Notícia
O Ministério Público Eleitoral expediu uma recomendação ao governador de Rondônia e ao presidente da Assembleia Legislativa do Estado (Alero) para que cumpram rigorosamente as regras relacionadas à publicidade institucional durante o período eleitoral.
A medida busca impedir o uso da estrutura pública para promoção pessoal de agentes políticos e garantir igualdade de oportunidades entre candidatos nas Eleições 2026.
O documento orienta que as publicações realizadas pelo governo estadual e pela Assembleia Legislativa, incluindo conteúdos divulgados em sites oficiais e perfis institucionais nas redes sociais, respeitem o princípio da impessoalidade previsto na Constituição Federal.
Segundo o MP Eleitoral, os órgãos devem evitar a divulgação de materiais que destaquem excessivamente fotografias, nomes ou ações individuais de parlamentares e outros agentes públicos.

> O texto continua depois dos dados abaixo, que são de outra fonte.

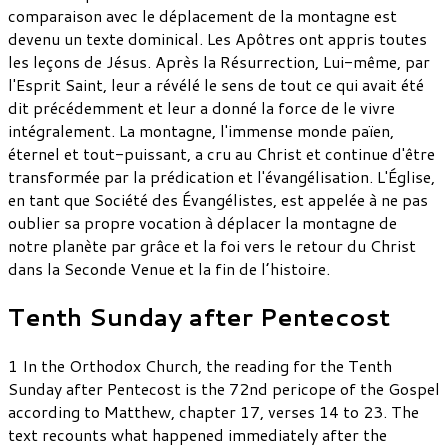
comparaison avec le déplacement de la montagne est
devenu un texte dominical. Les Apôtres ont appris toutes
les leçons de Jésus. Après la Résurrection, Lui-même, par
l'Esprit Saint, leur a révélé le sens de tout ce qui avait été
dit précédemment et leur a donné la force de le vivre
intégralement. La montagne, l'immense monde païen,
éternel et tout-puissant, a cru au Christ et continue d'être
transformée par la prédication et l'évangélisation. L'Église,
en tant que Société des Évangélistes, est appelée à ne pas
oublier sa propre vocation à déplacer la montagne de
notre planète par grâce et la foi vers le retour du Christ
dans la Seconde Venue et la fin de l’histoire.
Tenth Sunday after Pentecost
1 In the Orthodox Church, the reading for the Tenth
Sunday after Pentecost is the 72nd pericope of the Gospel
according to Matthew, chapter 17, verses 14 to 23. The
text recounts what happened immediately after the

A recomendação foi assinada pelo procurador regional eleitoral Leonardo Trevizani Caberlon.
Descumprimento pode resultar em multa e inelegibilidade
Conforme o documento, o uso da publicidade institucional para promover agentes políticos pode configurar propaganda eleitoral antecipada, abuso de poder e conduta proibida pela legislação eleitoral.
As irregularidades podem resultar em aplicação de multa, declaração de inelegibilidade e até cassação do registro de candidatura ou do diploma, dependendo da gravidade do caso.
O MP Eleitoral também reforçou que, nos três meses anteriores às eleições, agentes públicos ficam proibidos de autorizar publicidade institucional sobre atos, programas, obras, serviços e campanhas dos órgãos públicos.
As exceções são campanhas relacionadas a produtos ou serviços que tenham concorrência no mercado e situações de grave e urgente necessidade pública, desde que previamente reconhecidas pela Justiça Eleitoral.
Outro ponto da recomendação trata dos gastos com publicidade. O governo estadual não deve empenhar, no primeiro semestre do ano eleitoral, despesas superiores a seis vezes a média mensal dos valores empenhados e não cancelados nos três anos anteriores à eleição.